Honor Harger isn’t your typical artist. Or your typical astronomer. At the TEDSalon London Spring 2011, Harger shared how she brings these two seemingly unrelated disciplines together — the study of sound and the study of space — to record the songs of planets, moons and quasars. Honor Harger: A history of the universe in sound Her talk is called “A history of the universe in sound,” and it is simply a must-see.
Today’s TED Weekends on the Huffington Post explores the soundtrack of our universe, featuring essays from Harger and others. Below, find excerpts from three for your reading pleasure.
Images of space are ubiquitous in our lives. We have been surrounded by stunning portrayals of our own solar system and beyond for generations. But in popular culture, we have no sense of what space sounds like. And indeed, most people associate space with silence.
There are, of course, perfectly valid scientific reasons for assuming so. Space is a vacuum.

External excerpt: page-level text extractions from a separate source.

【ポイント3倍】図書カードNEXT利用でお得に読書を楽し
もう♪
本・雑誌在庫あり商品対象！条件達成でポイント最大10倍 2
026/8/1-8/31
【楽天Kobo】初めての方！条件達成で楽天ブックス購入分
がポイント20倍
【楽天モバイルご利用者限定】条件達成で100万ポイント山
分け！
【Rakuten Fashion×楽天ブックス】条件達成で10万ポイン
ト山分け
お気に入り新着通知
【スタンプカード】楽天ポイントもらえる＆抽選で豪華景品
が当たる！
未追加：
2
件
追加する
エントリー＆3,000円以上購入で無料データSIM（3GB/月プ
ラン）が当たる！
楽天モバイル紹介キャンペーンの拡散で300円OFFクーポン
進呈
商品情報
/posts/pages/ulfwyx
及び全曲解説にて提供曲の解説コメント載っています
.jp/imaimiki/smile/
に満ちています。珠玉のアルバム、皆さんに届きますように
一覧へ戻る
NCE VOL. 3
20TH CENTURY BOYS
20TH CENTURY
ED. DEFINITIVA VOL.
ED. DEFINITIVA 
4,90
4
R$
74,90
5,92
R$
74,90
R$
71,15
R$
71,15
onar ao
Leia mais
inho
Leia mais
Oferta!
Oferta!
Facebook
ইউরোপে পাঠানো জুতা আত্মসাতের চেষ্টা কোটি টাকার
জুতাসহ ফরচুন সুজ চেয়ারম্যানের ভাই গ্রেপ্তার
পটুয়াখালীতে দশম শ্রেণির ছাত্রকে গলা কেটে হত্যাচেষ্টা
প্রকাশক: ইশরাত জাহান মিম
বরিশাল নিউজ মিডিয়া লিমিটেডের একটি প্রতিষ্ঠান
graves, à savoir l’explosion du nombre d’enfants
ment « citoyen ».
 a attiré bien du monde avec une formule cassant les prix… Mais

But through radio, we can listen to the Sun’s fizzling solar flares, the roaring waves and spitting fire of Jupiter’s stormy interactions with its moon Io, pulsars’ metronomic beats, or the eerie melodic shimmer of a whistler in the magnetosphere. Read the full essay »
Honor Harger’s TED Talk is on radio astronomy, or, in some sense, the “sound” of the universe (even though radio waves are really electromagnetic radiation, just like light). Can we, however, say what the color of the universe is? To answer this question, we must first establish what we actually mean by the “color of the universe.” A reasonable definition would be to add up all the visible radiation emitted by a very large number of galaxies in a huge cosmic volume, and to determine how all of that light might be perceived by the human eye. This is precisely what astronomers Karl Glazebrook and Ivan Baldry attempted to do in 2002. Using a survey of more than 200,000 galaxies (the “2dF Galaxy Redshift Survey”) and reaching to distances of a few billion light-years, they constructed the distribution of the colors (the spectrum) the eye would see if all that light were to be separated into its components by passing it through a prism.
Since our universe is expanding, light from distant galaxies is stretched to longer (redder) wavelengths (a phenomenon known as redshift). The farther away the galaxy, the greater the amount of stretching that occurs. Glazebrook and Baldry removed this effect before combining all the light to form a smoothed-out average color. Read the full essay »
Remember the tag line for the 1979 sci-fi flick Alien? It was boldly emblazoned on the film’s advertising posters, and helpfully informed the public that “in space, no one can hear you scream.”
Well, of course that’s true; at least if you’re floating around without your protective helmet and its built-in walkie-talkie. But then again if you’re bare-headed in space, the fact that no one can hear the noises you’re making is scarcely your biggest problem.